::: Source extract :::
While the inclusion of aggregate risk is common in macroeconomic models, considerable challenges arise when researchers attempt to incorporate aggregate uncertainty into models with heterogeneous agents. In this case, the entire distribution of allocational outcomes is a state variable which must be carried across periods. This gives rise to the well-known curse of dimensionality. One approach to the dilemma is to let agents ignore attributes of the aggregate distribution, justifying this assumption by referring to bounded rationality. Den Haan (2010) evaluates several algorithms which have been applied to solving the Krusell and Smith (1998) model, showing that solution accuracy can depend heavily on solution method. Researchers should carefully consider the results of accuracy tests while choosing solution methods and pay particular attention to grid selection.
:::
■ Assignment: Continue the passage on aggregate uncertainty in heterogeneous-agent models from the point where it stops. The items come from a different source than the text.
::: Provided material :::
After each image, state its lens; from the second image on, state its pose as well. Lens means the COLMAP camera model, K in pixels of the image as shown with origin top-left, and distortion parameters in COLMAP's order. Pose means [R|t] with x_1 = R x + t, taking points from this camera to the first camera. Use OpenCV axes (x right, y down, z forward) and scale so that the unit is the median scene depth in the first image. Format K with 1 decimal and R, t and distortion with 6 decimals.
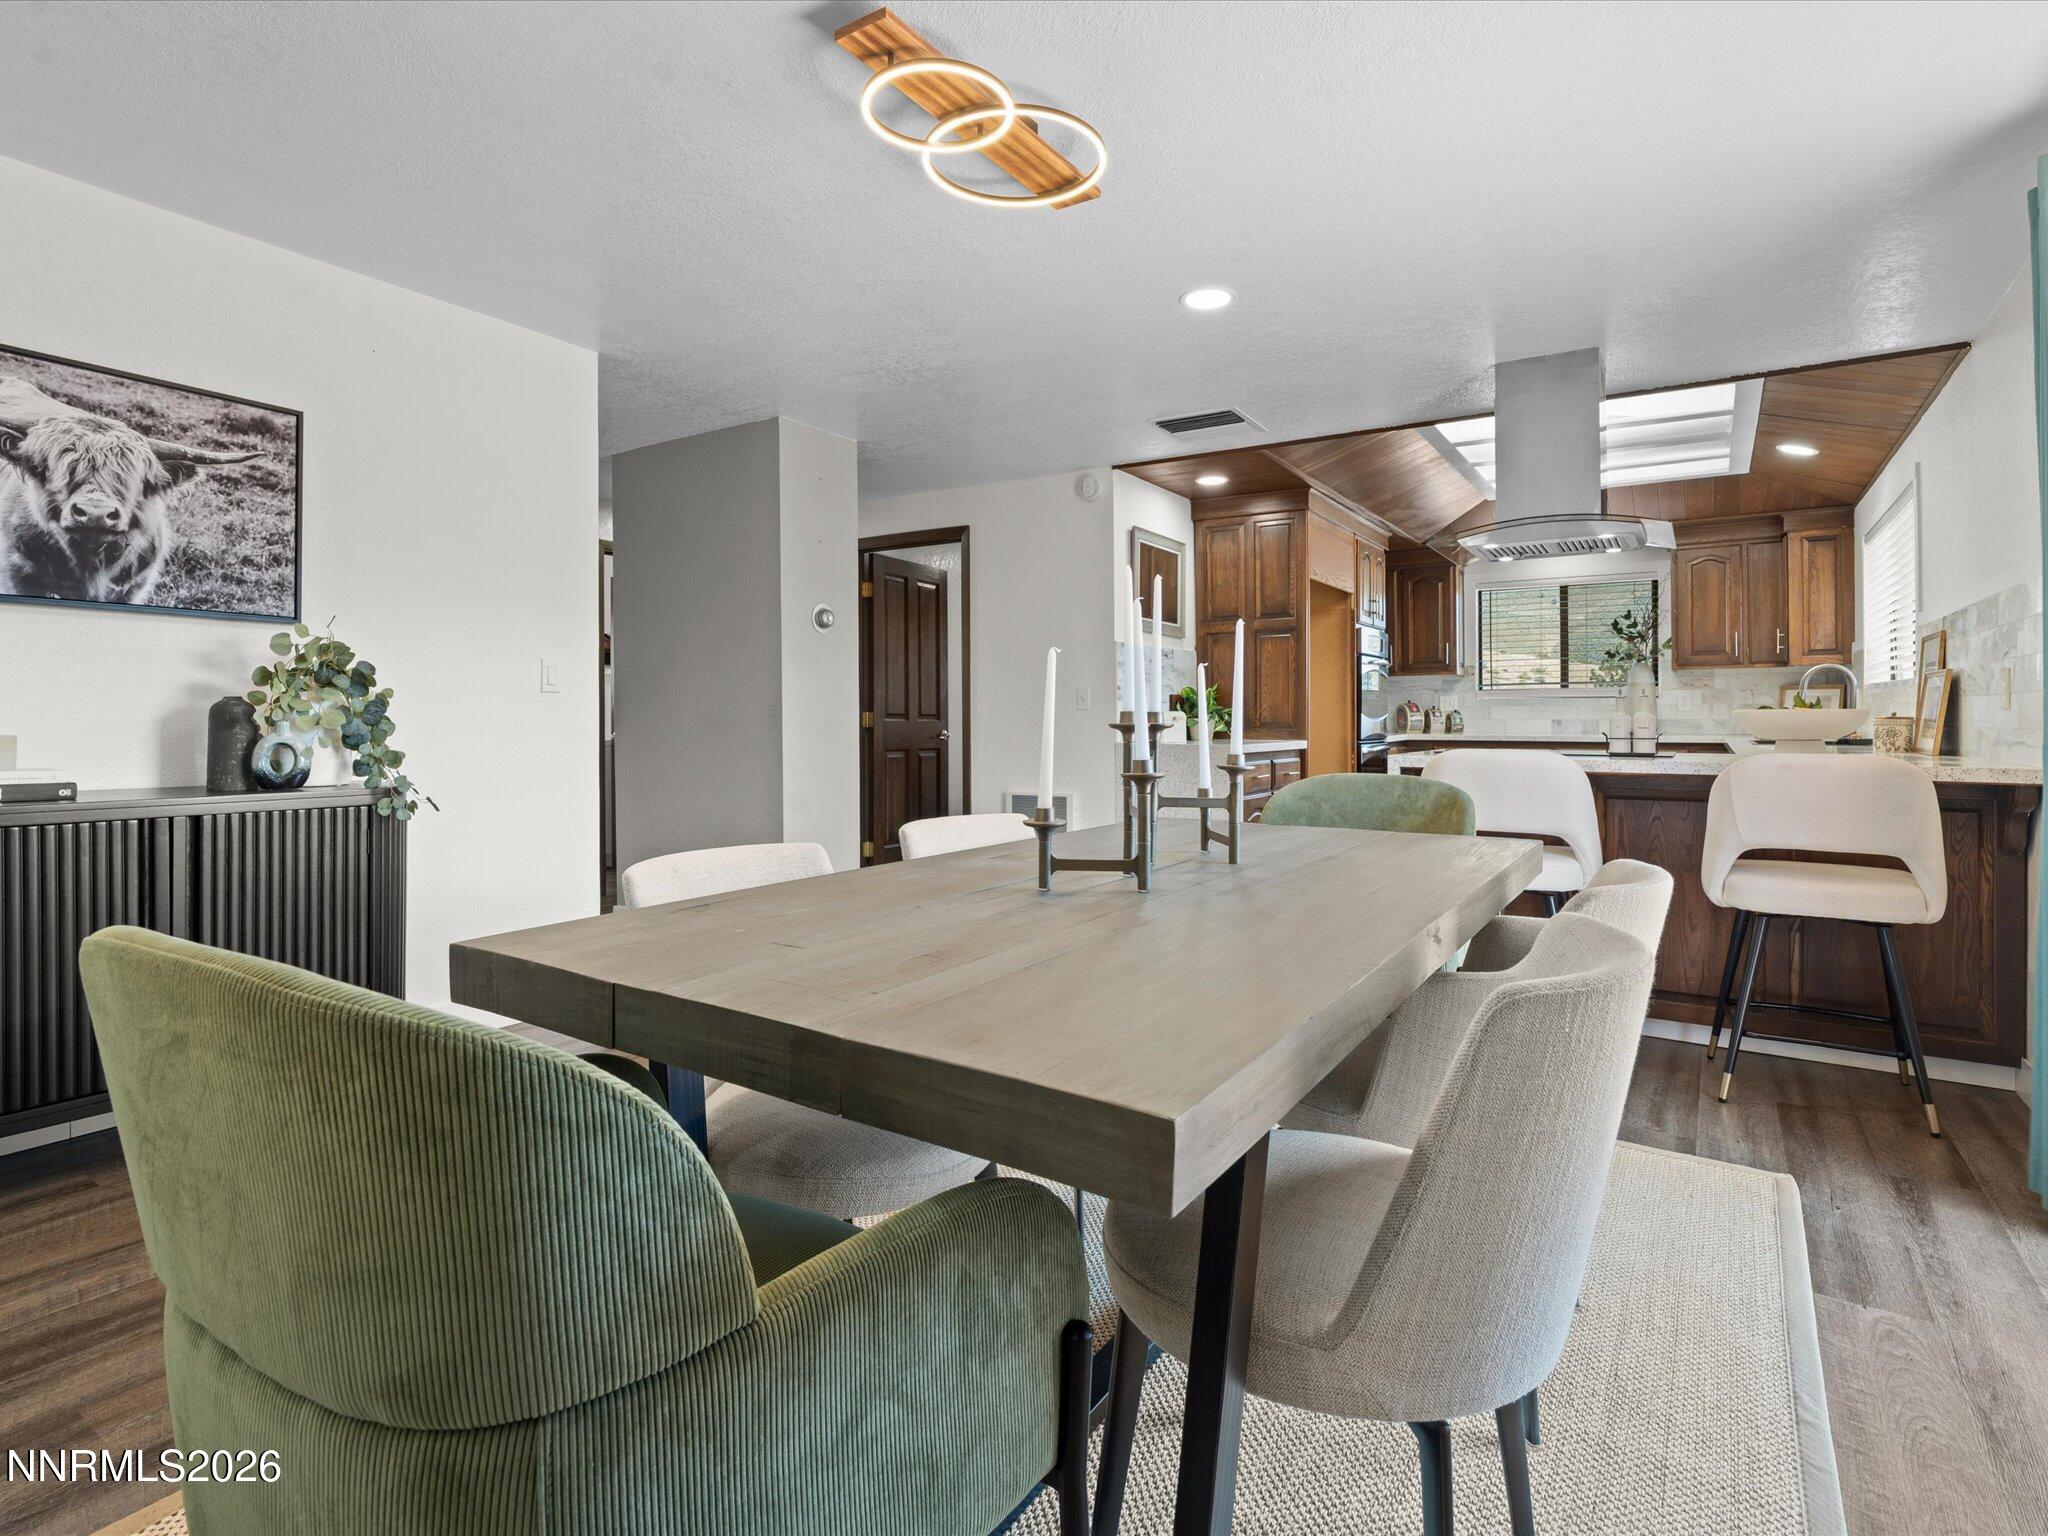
lens RADIAL K [[1032.1, 0, 1021.9], [0, 1032.1, 736.5], [0, 0, 1]] dist [-0.005211, -0.000297]
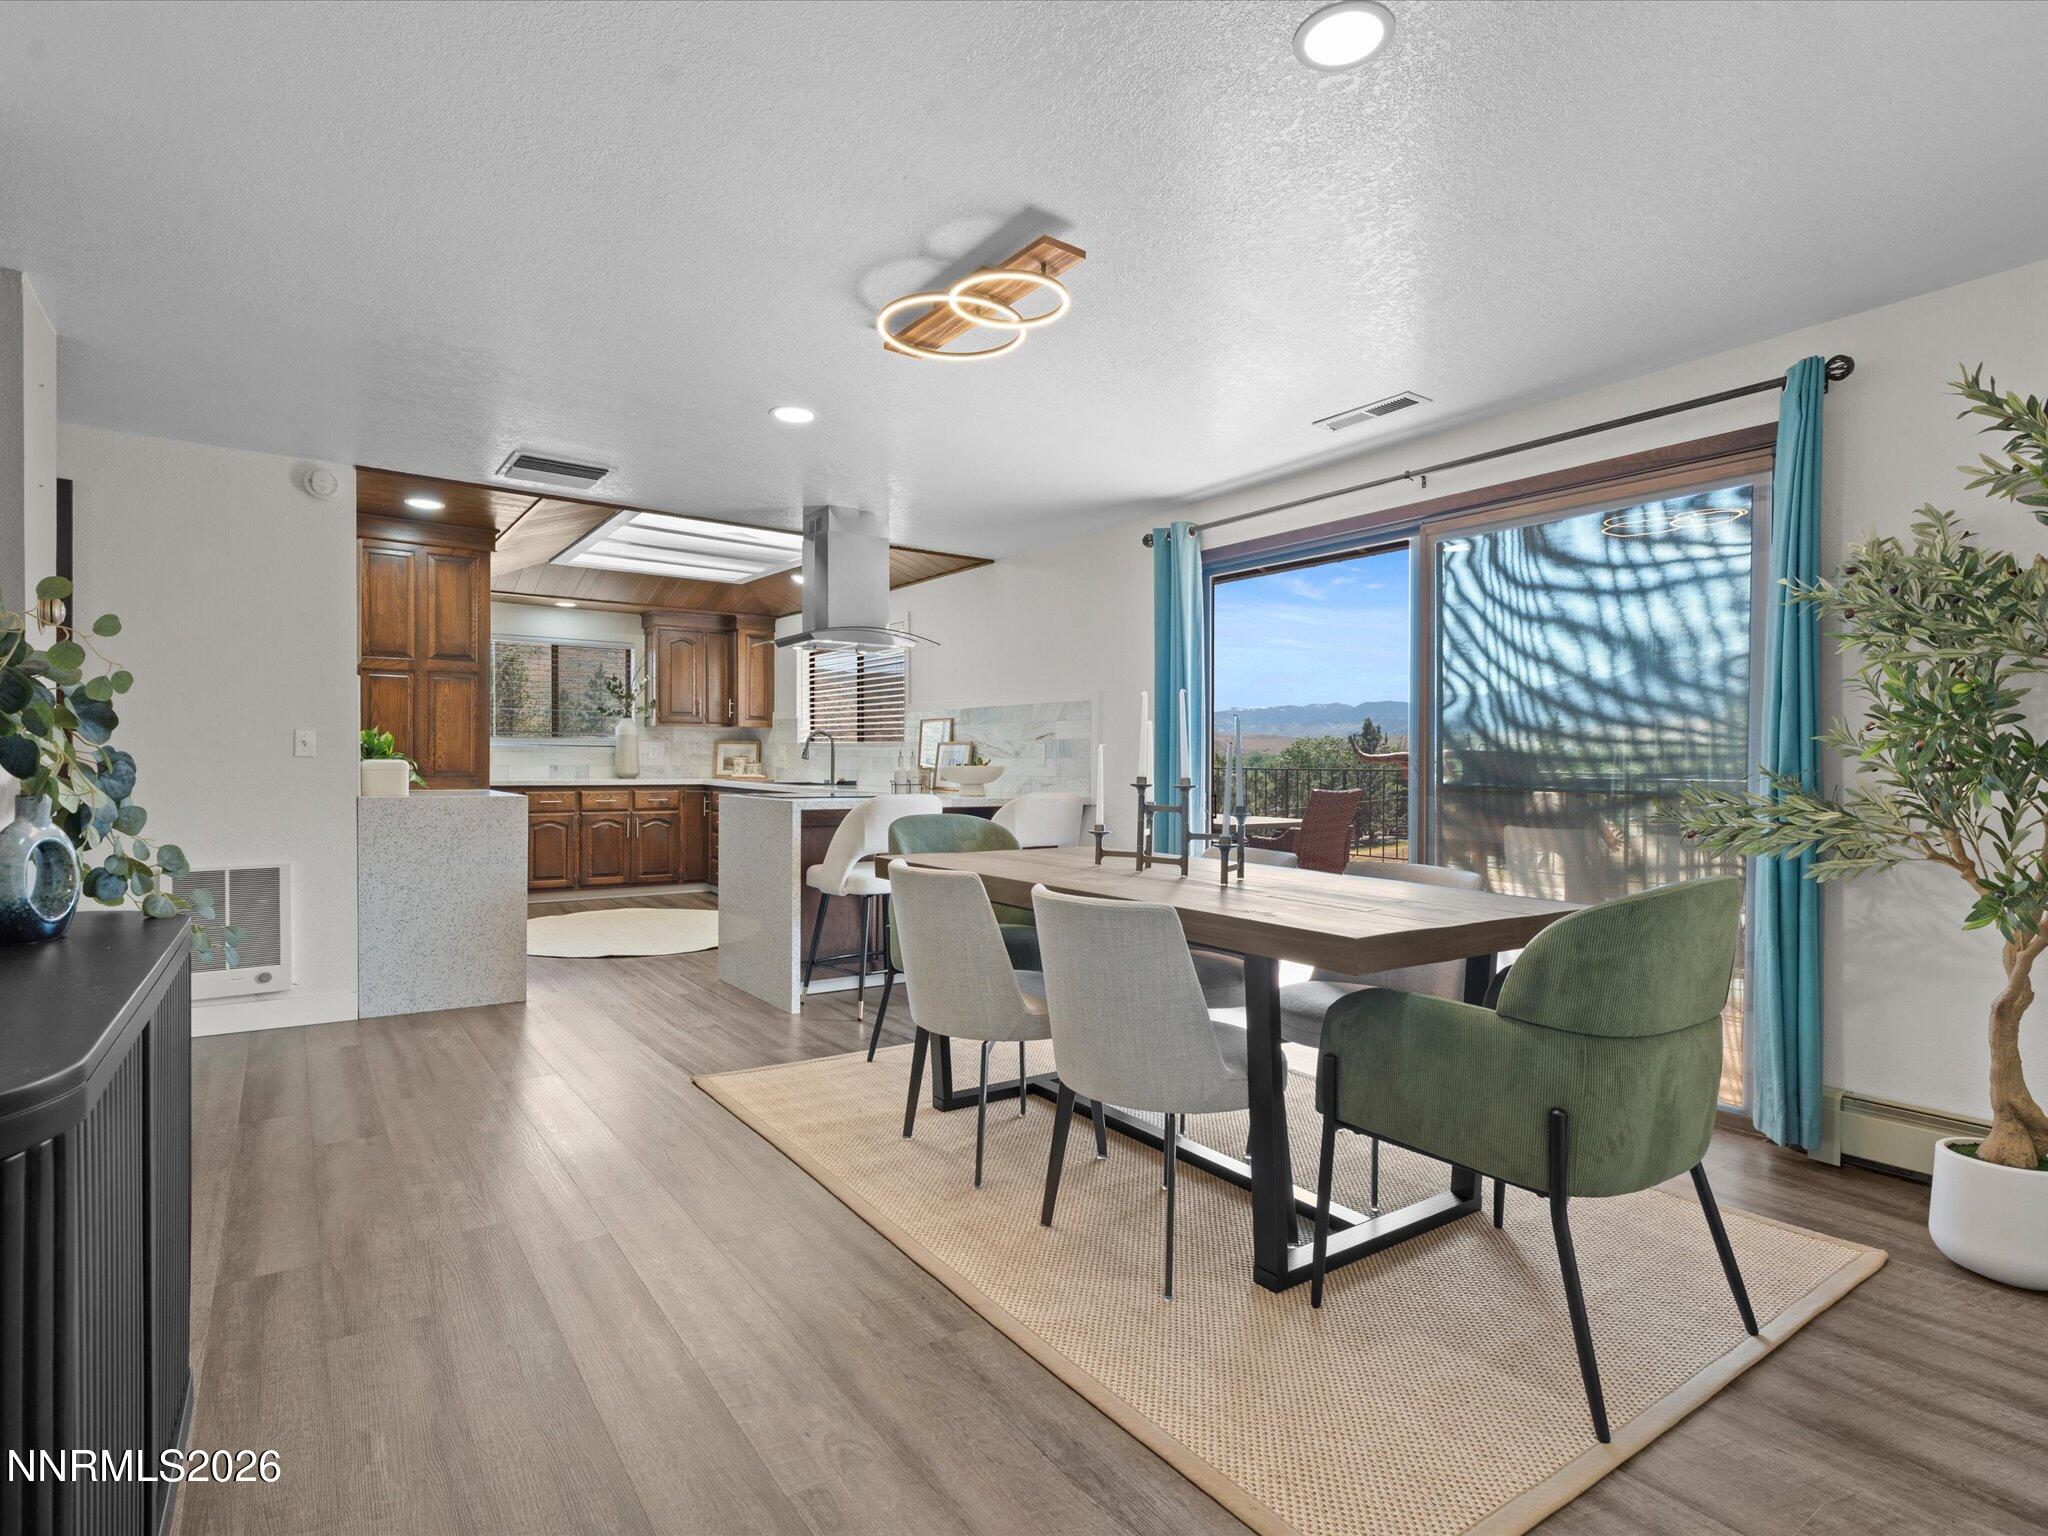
lens RADIAL K [[1029.5, 0, 1011.6], [0, 1029.5, 765.3], [0, 0, 1]] dist [-0.003021, 0.001088]
pose [[0.357617, 0.000129, 0.933868, -0.869211], [0.008383, 0.999959, -0.003348, -0.022625], [-0.933831, 0.009026, 0.357602, 0.381403]]
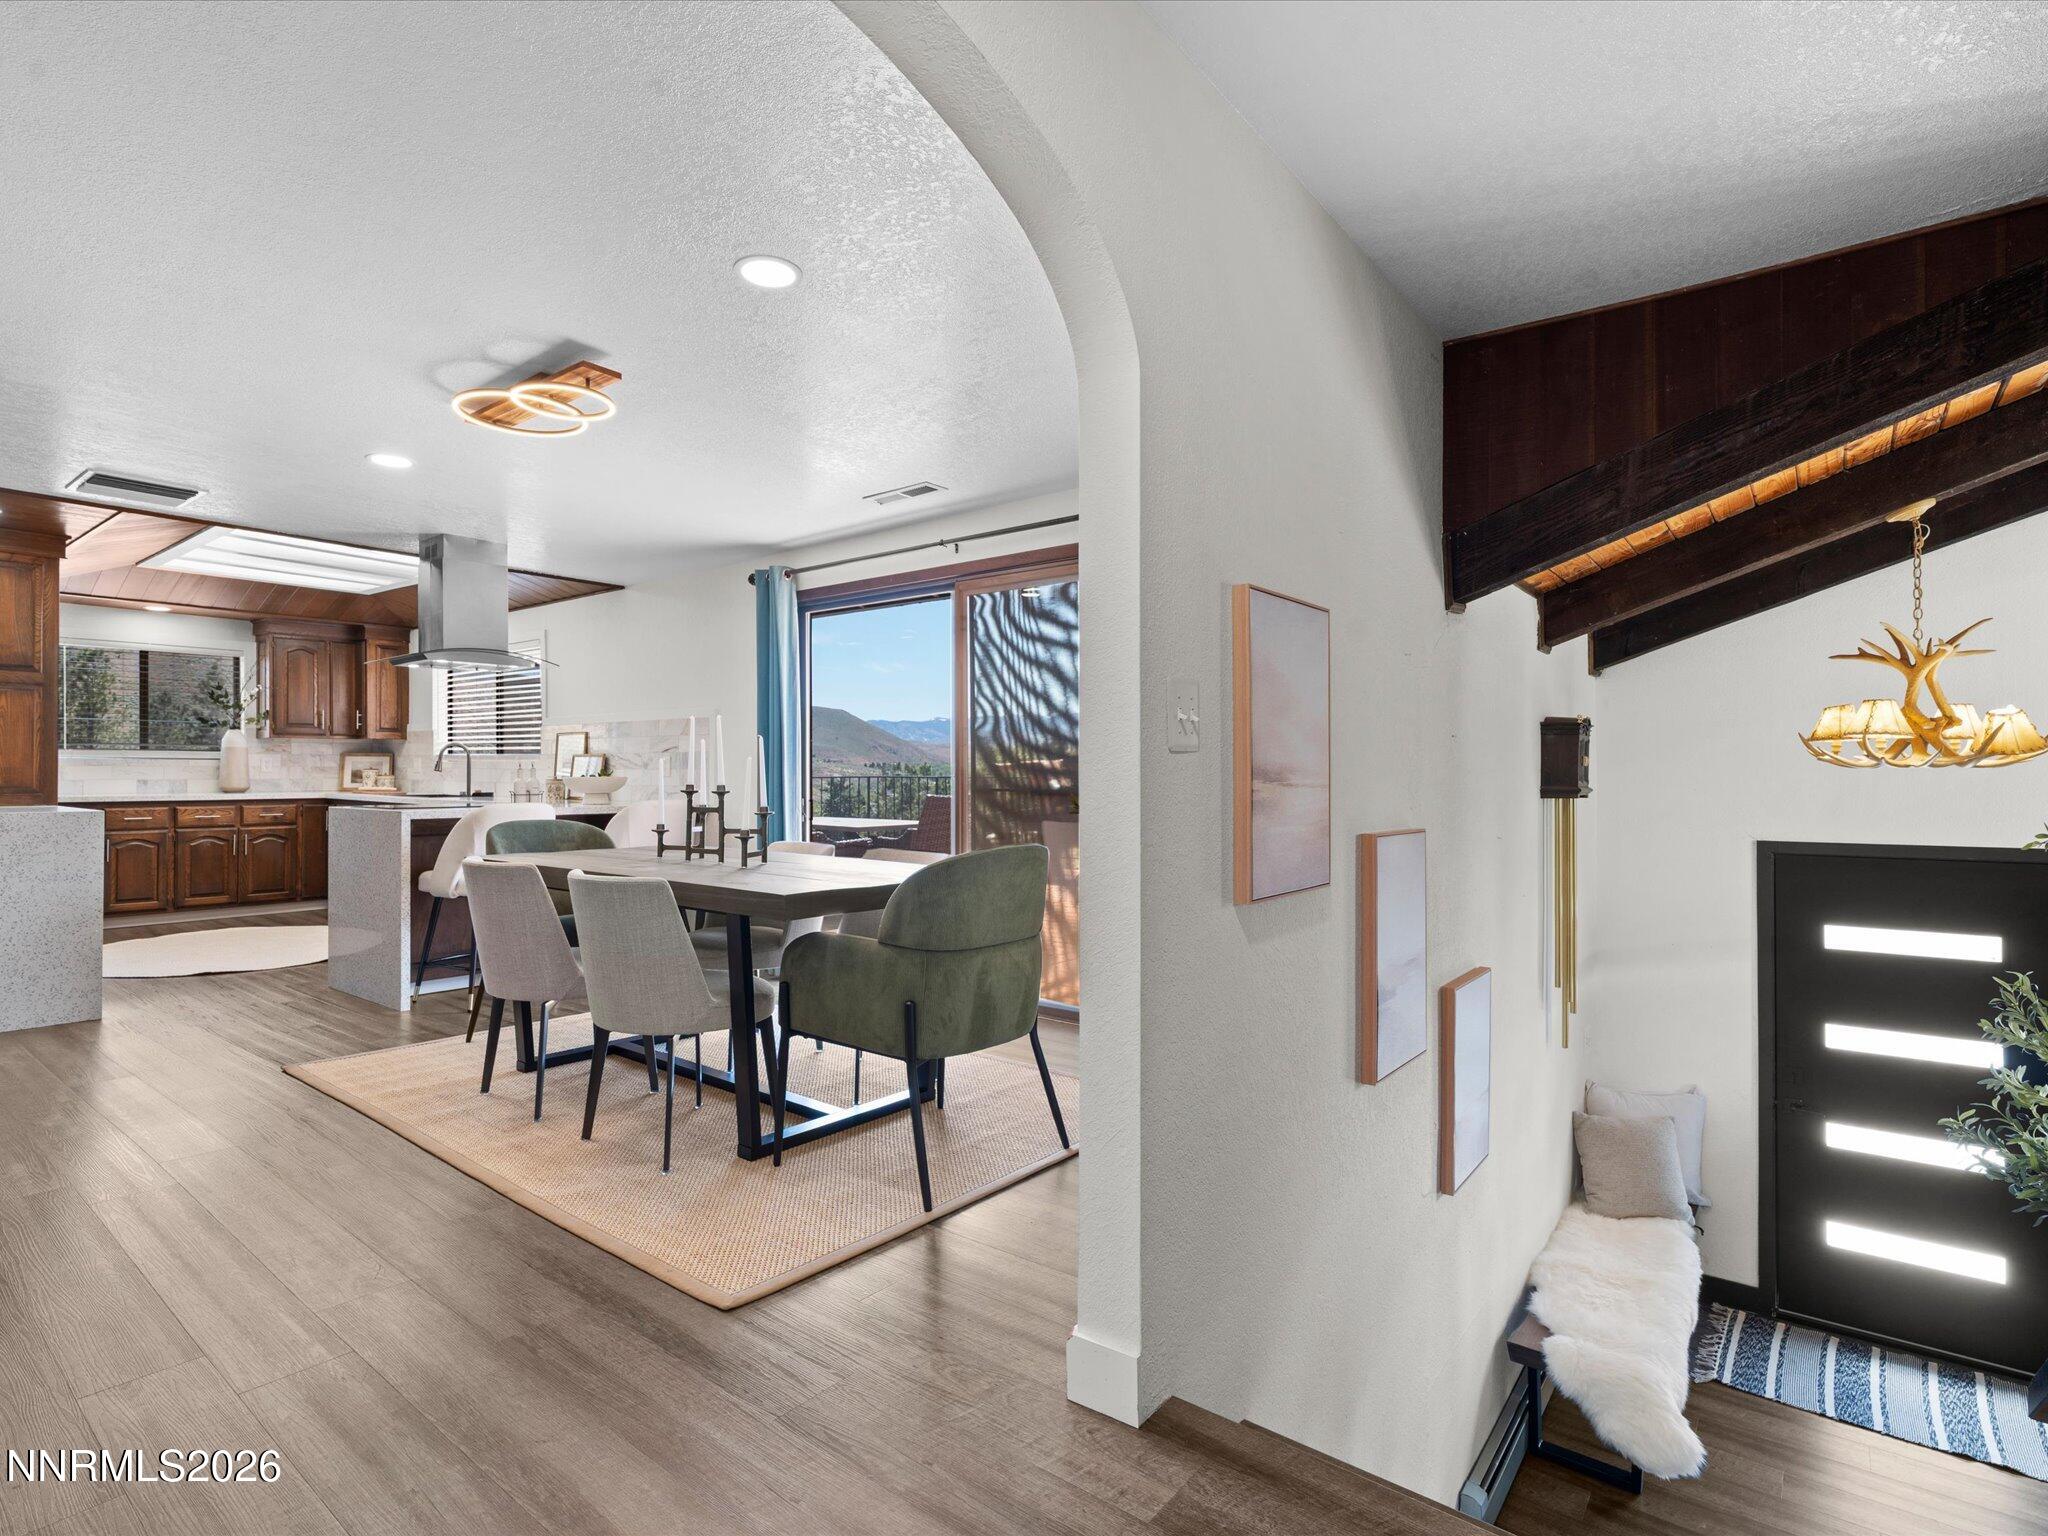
lens RADIAL K [[1021.2, 0, 997.6], [0, 1021.2, 761.8], [0, 0, 1]] dist [0.001030, 0.000636]
pose [[0.093540, 0.010454, 0.995561, -1.084721], [0.016884, 0.999784, -0.012085, -0.020151], [-0.995472, 0.017939, 0.093343, 0.137207]]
:::
■ Exercise response:
==In projects==

Systematic risk exists in projects and is called the overall project risk bred by the combined effect of uncertainty in external environmental factors such as PESTLE, VUCA, etc. It is also called contingent or unplanned risk or simply uncertainty because it is of unknown likelihood and unknown impact. In contrast, systemic risk is known as the individual project risk, caused by internal factors or attributes of the project system or culture. This is also known as inherent, planned, event or condition risk caused by known unknowns such as variability or ambiguity of impact but 100% probability of occurrence. Both systemic and systematic risks are residual risk.

==Measurement in asset pricing==

In asset pricing, systematic risk is commonly measured by beta, which estimates how sensitive an asset's return is to movements in a market portfolio or benchmark. Beta is commonly expressed as the covariance between the return on the asset and the return on the market, divided by the variance of the market return:

$\beta_i = \frac{\operatorname{Cov}(R_i, R_m)}{\operatorname{Var}(R_m)}$

A beta of 1 indicates that the asset tends to move with the market benchmark, while a beta above or below 1 indicates greater or lower sensitivity to market movements. In the capital asset pricing model, the expected return on an asset is linked to beta risk rather than to diversifiable, nonsystematic risk.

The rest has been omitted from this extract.